Goal of the exercise:
Go through the records below and set each one down exactly, leaving out any pictures.

Material provided:
+---+

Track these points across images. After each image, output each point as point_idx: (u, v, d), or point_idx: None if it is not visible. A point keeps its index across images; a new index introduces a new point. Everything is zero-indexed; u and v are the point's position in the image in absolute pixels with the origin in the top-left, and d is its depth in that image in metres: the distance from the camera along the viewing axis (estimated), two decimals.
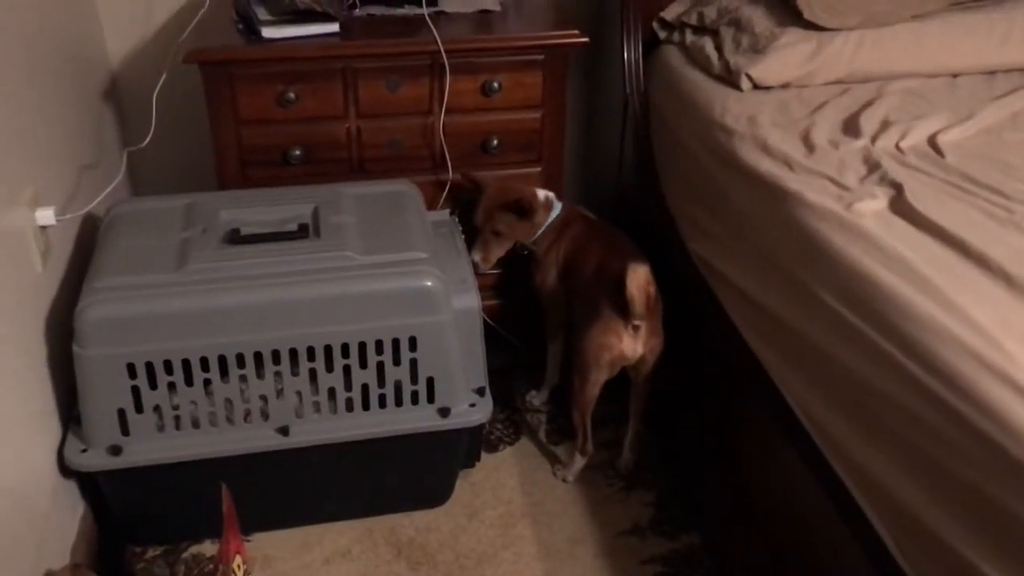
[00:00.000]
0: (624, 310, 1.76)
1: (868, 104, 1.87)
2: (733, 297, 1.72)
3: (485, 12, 2.10)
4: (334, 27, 1.93)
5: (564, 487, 1.96)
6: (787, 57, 1.95)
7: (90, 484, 1.71)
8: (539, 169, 2.11)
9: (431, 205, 2.04)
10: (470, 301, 1.75)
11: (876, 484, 1.28)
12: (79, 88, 2.02)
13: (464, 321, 1.73)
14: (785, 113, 1.86)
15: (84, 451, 1.62)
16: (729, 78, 1.98)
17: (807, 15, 1.97)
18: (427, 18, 1.97)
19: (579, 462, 1.96)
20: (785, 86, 1.97)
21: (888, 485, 1.25)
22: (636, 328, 1.80)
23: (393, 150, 2.03)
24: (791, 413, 1.50)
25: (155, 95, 1.89)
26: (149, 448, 1.63)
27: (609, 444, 2.03)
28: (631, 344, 1.82)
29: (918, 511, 1.19)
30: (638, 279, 1.73)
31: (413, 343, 1.66)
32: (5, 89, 1.53)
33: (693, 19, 2.17)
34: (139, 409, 1.61)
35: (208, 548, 1.78)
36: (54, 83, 1.82)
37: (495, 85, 1.99)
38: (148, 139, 1.89)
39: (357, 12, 2.03)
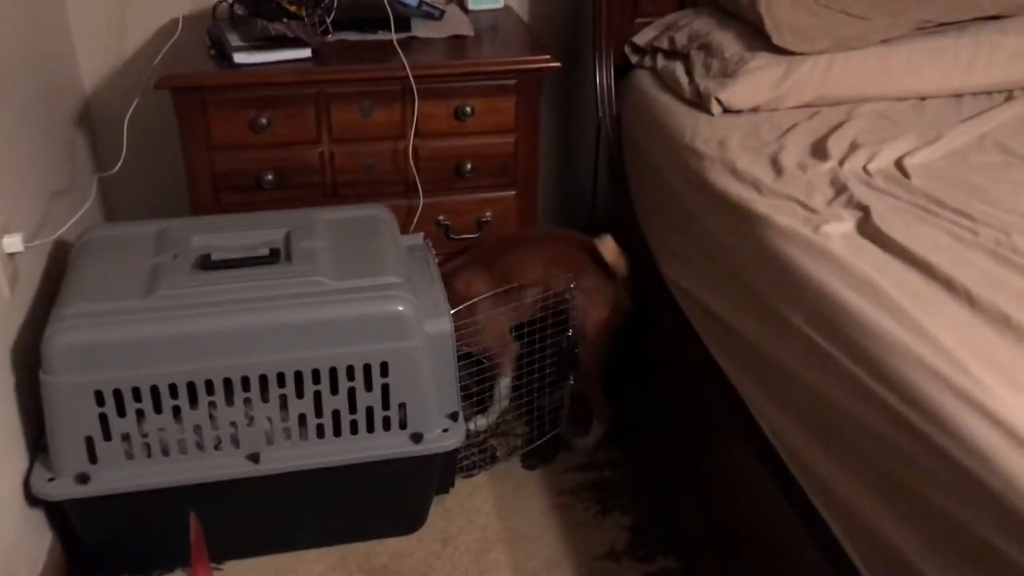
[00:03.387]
0: (600, 279, 1.95)
1: (837, 127, 1.88)
2: (705, 320, 1.72)
3: (459, 37, 2.11)
4: (306, 52, 1.94)
5: (539, 511, 1.95)
6: (757, 81, 1.97)
7: (58, 513, 1.69)
8: (513, 193, 2.13)
9: (404, 229, 2.04)
10: (442, 325, 1.74)
11: (844, 505, 1.28)
12: (50, 113, 2.01)
13: (437, 346, 1.72)
14: (755, 136, 1.88)
15: (51, 480, 1.60)
16: (699, 102, 1.99)
17: (776, 40, 1.99)
18: (395, 44, 1.98)
19: (598, 429, 1.99)
20: (755, 110, 1.98)
21: (856, 505, 1.25)
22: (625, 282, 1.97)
23: (367, 175, 2.03)
24: (763, 435, 1.50)
25: (127, 120, 1.89)
26: (118, 476, 1.62)
27: (586, 467, 2.04)
28: (625, 299, 1.98)
29: (885, 531, 1.19)
30: (609, 247, 1.95)
31: (385, 368, 1.66)
32: None
33: (664, 44, 2.19)
34: (107, 437, 1.59)
35: None
36: (24, 108, 1.81)
37: (468, 110, 2.00)
38: (119, 165, 1.89)
39: (330, 37, 2.04)
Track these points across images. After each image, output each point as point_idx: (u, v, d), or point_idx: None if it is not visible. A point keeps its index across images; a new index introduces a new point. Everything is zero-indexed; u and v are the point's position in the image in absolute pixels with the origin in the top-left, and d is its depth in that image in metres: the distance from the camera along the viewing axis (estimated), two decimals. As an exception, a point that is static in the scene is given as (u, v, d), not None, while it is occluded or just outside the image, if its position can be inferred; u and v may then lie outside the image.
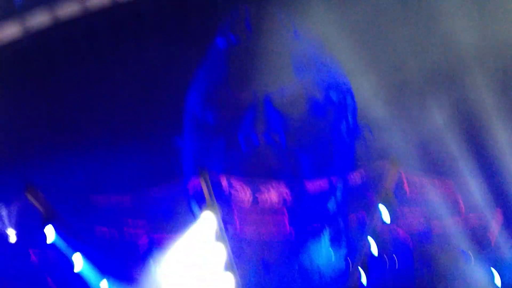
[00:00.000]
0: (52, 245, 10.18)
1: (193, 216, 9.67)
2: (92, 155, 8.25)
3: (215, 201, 9.25)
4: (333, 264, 11.14)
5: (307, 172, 9.57)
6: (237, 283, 11.65)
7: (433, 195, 9.00)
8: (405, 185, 8.70)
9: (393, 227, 9.95)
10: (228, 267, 10.99)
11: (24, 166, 8.19)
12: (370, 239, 9.61)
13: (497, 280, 10.03)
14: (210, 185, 9.01)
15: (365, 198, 9.18)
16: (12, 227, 9.85)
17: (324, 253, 10.74)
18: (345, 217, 9.79)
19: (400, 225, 9.93)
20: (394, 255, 10.77)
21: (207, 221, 9.31)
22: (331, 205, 9.41)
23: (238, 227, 10.22)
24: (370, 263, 10.58)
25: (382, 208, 8.71)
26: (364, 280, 10.46)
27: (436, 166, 8.18)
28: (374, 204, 9.03)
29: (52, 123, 8.21)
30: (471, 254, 10.42)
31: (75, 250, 10.18)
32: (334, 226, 10.02)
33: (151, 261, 11.27)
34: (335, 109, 10.54)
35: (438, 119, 9.11)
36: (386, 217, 8.92)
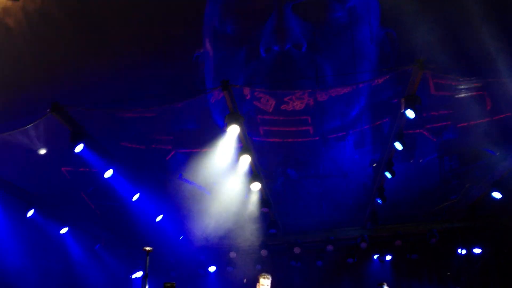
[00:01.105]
0: (84, 162, 10.47)
1: (218, 129, 9.73)
2: (117, 72, 8.23)
3: (239, 112, 9.27)
4: (357, 165, 11.32)
5: (330, 79, 9.47)
6: (264, 190, 11.96)
7: (461, 97, 8.82)
8: (432, 88, 8.53)
9: (419, 131, 9.95)
10: (255, 176, 11.24)
11: (51, 85, 8.23)
12: (396, 143, 9.66)
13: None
14: (233, 97, 8.98)
15: (390, 102, 9.09)
16: (43, 146, 10.08)
17: (348, 156, 10.89)
18: (369, 122, 9.77)
19: (426, 128, 9.89)
20: (420, 159, 10.88)
21: (232, 133, 9.38)
22: (355, 110, 9.38)
23: (262, 137, 10.31)
24: (395, 165, 10.72)
25: (408, 112, 8.64)
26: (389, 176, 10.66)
27: (466, 67, 7.86)
28: (400, 108, 8.96)
29: (76, 42, 8.16)
30: (498, 153, 10.44)
31: (106, 167, 10.46)
32: (358, 130, 10.04)
33: (180, 175, 11.57)
34: (357, 14, 10.22)
35: (471, 16, 8.52)
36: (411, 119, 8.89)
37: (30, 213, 11.47)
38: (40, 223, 12.30)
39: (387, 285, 9.44)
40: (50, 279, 13.24)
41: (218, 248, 15.12)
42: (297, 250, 14.57)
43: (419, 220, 13.65)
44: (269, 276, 8.16)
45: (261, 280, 8.13)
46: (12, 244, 12.23)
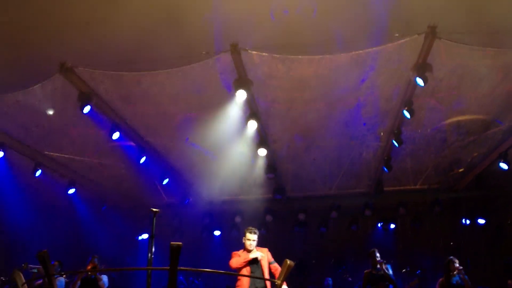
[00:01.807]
0: (91, 123, 10.51)
1: (226, 94, 9.69)
2: (125, 32, 8.17)
3: (247, 77, 9.22)
4: (364, 133, 11.30)
5: (340, 44, 9.34)
6: (270, 156, 11.98)
7: (473, 66, 8.70)
8: (443, 55, 8.42)
9: (428, 99, 9.87)
10: (262, 141, 11.24)
11: (59, 46, 8.21)
12: (405, 111, 9.62)
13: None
14: (242, 62, 8.92)
15: (400, 70, 9.00)
16: (51, 107, 10.10)
17: (355, 123, 10.86)
18: (379, 89, 9.68)
19: (435, 97, 9.82)
20: (428, 128, 10.85)
21: (240, 98, 9.36)
22: (364, 77, 9.28)
23: (270, 102, 10.26)
24: (403, 134, 10.69)
25: (418, 80, 8.58)
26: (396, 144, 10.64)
27: (480, 34, 7.69)
28: (410, 75, 8.89)
29: (86, 3, 8.09)
30: (505, 124, 10.39)
31: (114, 129, 10.49)
32: (367, 98, 9.96)
33: (187, 139, 11.59)
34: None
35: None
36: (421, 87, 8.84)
37: (38, 173, 11.58)
38: (48, 183, 12.43)
39: (378, 252, 9.49)
40: (59, 237, 13.45)
41: (223, 213, 15.27)
42: (301, 216, 14.71)
43: (425, 189, 13.70)
44: (256, 231, 7.62)
45: (248, 235, 7.53)
46: (22, 203, 12.41)
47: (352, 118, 10.69)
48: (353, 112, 10.47)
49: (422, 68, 8.53)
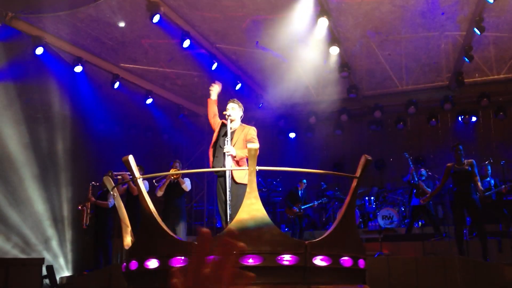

+---+

Final answer:
Track these points across images. After each image, output each point as point_idx: (u, v, d), or point_idx: None if it is not visible. A point keeps its index across images; a new index introduces a new point. Everything is zero-indexed; u and v are the point's position in the image in absolute pixels with the origin in the top-left, and d is its depth in that image in metres: the distance from the camera along the viewing axis (estimated), two decimals.
[00:00.000]
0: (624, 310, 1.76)
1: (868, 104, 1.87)
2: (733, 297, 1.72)
3: (485, 12, 2.10)
4: (334, 27, 1.93)
5: (564, 487, 1.96)
6: (787, 57, 1.95)
7: (90, 484, 1.71)
8: (539, 169, 2.11)
9: (431, 205, 2.04)
10: (470, 301, 1.75)
11: (876, 484, 1.28)
12: (79, 88, 2.02)
13: (464, 321, 1.73)
14: (785, 113, 1.86)
15: (84, 451, 1.62)
16: (729, 78, 1.98)
17: (807, 15, 1.97)
18: (427, 18, 1.97)
19: (579, 462, 1.96)
20: (785, 86, 1.97)
21: (888, 485, 1.25)
22: (636, 328, 1.80)
23: (393, 150, 2.03)
24: (791, 413, 1.50)
25: (155, 95, 1.89)
26: (149, 448, 1.63)
27: (609, 444, 2.03)
28: (631, 344, 1.82)
29: (918, 511, 1.19)
30: (638, 279, 1.73)
31: (413, 343, 1.66)
32: (5, 89, 1.53)
33: (693, 19, 2.17)
34: (139, 409, 1.61)
35: (208, 548, 1.78)
36: (54, 83, 1.82)
37: (495, 85, 1.99)
38: (148, 139, 1.89)
39: (357, 12, 2.03)
[00:03.387]
0: (600, 279, 1.95)
1: (837, 127, 1.88)
2: (705, 320, 1.72)
3: (459, 37, 2.11)
4: (306, 52, 1.94)
5: (539, 511, 1.95)
6: (757, 81, 1.97)
7: (58, 513, 1.69)
8: (513, 193, 2.13)
9: (404, 229, 2.04)
10: (442, 325, 1.74)
11: (844, 505, 1.28)
12: (50, 113, 2.01)
13: (437, 346, 1.72)
14: (755, 136, 1.88)
15: (51, 480, 1.60)
16: (699, 102, 1.99)
17: (776, 40, 1.99)
18: (395, 44, 1.98)
19: (598, 429, 1.99)
20: (755, 110, 1.98)
21: (856, 505, 1.25)
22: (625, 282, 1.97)
23: (367, 175, 2.03)
24: (763, 435, 1.50)
25: (127, 120, 1.89)
26: (118, 476, 1.62)
27: (586, 467, 2.04)
28: (625, 299, 1.98)
29: (885, 531, 1.19)
30: (609, 247, 1.95)
31: (385, 368, 1.66)
32: None
33: (664, 44, 2.19)
34: (107, 437, 1.59)
35: None
36: (24, 108, 1.81)
37: (468, 110, 2.00)
38: (119, 165, 1.89)
39: (330, 37, 2.04)
Track these points across images. After each image, output each point as point_idx: (u, v, d), or point_idx: None if it is not visible. A point keeps its index across images; a new index introduces a new point. Everything is zero-indexed; u and v are the point's position in the image in absolute pixels with the origin in the top-left, and d is its depth in that image in metres: the distance from the camera along the viewing axis (estimated), two decimals. As an exception, a point that is static in the scene is given as (u, v, d), not None, while it is occluded or just outside the image, if its position can be inferred; u and v may then lie outside the image.
[00:00.000]
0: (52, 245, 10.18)
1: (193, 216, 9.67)
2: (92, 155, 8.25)
3: (215, 201, 9.25)
4: (333, 264, 11.14)
5: (307, 172, 9.57)
6: (237, 283, 11.65)
7: (433, 195, 9.00)
8: (405, 185, 8.70)
9: (393, 227, 9.95)
10: (228, 267, 10.99)
11: (24, 166, 8.19)
12: (370, 239, 9.61)
13: (497, 280, 10.03)
14: (210, 185, 9.01)
15: (365, 198, 9.18)
16: (12, 227, 9.85)
17: (324, 253, 10.74)
18: (345, 217, 9.79)
19: (400, 225, 9.93)
20: (394, 255, 10.77)
21: (207, 221, 9.31)
22: (331, 205, 9.41)
23: (238, 227, 10.22)
24: (370, 263, 10.58)
25: (382, 208, 8.71)
26: (364, 280, 10.46)
27: (436, 166, 8.18)
28: (374, 204, 9.03)
29: (52, 123, 8.21)
30: (471, 254, 10.42)
31: (75, 250, 10.18)
32: (334, 226, 10.02)
33: (151, 261, 11.27)
34: (335, 109, 10.54)
35: (438, 119, 9.11)
36: (386, 217, 8.92)
[00:01.105]
0: (84, 162, 10.47)
1: (218, 129, 9.73)
2: (117, 72, 8.23)
3: (239, 112, 9.27)
4: (357, 165, 11.32)
5: (330, 79, 9.47)
6: (264, 190, 11.96)
7: (461, 97, 8.82)
8: (432, 88, 8.53)
9: (419, 131, 9.95)
10: (255, 176, 11.24)
11: (51, 85, 8.23)
12: (396, 143, 9.66)
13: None
14: (233, 97, 8.98)
15: (390, 102, 9.09)
16: (43, 146, 10.08)
17: (348, 156, 10.89)
18: (369, 122, 9.77)
19: (426, 128, 9.89)
20: (420, 159, 10.88)
21: (232, 133, 9.38)
22: (355, 110, 9.38)
23: (262, 137, 10.31)
24: (395, 165, 10.72)
25: (408, 112, 8.64)
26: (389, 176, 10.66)
27: (466, 67, 7.86)
28: (400, 108, 8.96)
29: (76, 42, 8.16)
30: (498, 153, 10.44)
31: (106, 167, 10.46)
32: (358, 130, 10.04)
33: (180, 175, 11.57)
34: (357, 14, 10.22)
35: (471, 16, 8.52)
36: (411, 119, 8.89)
37: (30, 213, 11.47)
38: (40, 223, 12.30)
39: (387, 285, 9.44)
40: (50, 279, 13.24)
41: (218, 248, 15.12)
42: (297, 250, 14.57)
43: (419, 220, 13.65)
44: (269, 276, 8.16)
45: (261, 280, 8.13)
46: (12, 244, 12.23)
[00:01.807]
0: (91, 123, 10.51)
1: (226, 94, 9.69)
2: (125, 32, 8.17)
3: (247, 77, 9.22)
4: (364, 133, 11.30)
5: (340, 44, 9.34)
6: (270, 156, 11.98)
7: (473, 66, 8.70)
8: (443, 55, 8.42)
9: (428, 99, 9.87)
10: (262, 141, 11.24)
11: (59, 46, 8.21)
12: (405, 111, 9.62)
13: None
14: (242, 62, 8.92)
15: (400, 70, 9.00)
16: (51, 107, 10.10)
17: (355, 123, 10.86)
18: (379, 89, 9.68)
19: (435, 97, 9.82)
20: (428, 128, 10.85)
21: (240, 98, 9.36)
22: (364, 77, 9.28)
23: (270, 102, 10.26)
24: (403, 134, 10.69)
25: (418, 80, 8.58)
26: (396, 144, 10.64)
27: (480, 34, 7.69)
28: (410, 75, 8.89)
29: (86, 3, 8.09)
30: (505, 124, 10.39)
31: (114, 129, 10.49)
32: (367, 98, 9.96)
33: (187, 139, 11.59)
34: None
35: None
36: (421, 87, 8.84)
37: (38, 173, 11.58)
38: (48, 183, 12.43)
39: (378, 252, 9.49)
40: (59, 237, 13.45)
41: (223, 213, 15.27)
42: (301, 216, 14.71)
43: (425, 189, 13.70)
44: (256, 231, 7.62)
45: (248, 235, 7.53)
46: (22, 203, 12.41)
47: (352, 118, 10.69)
48: (353, 112, 10.47)
49: (422, 68, 8.53)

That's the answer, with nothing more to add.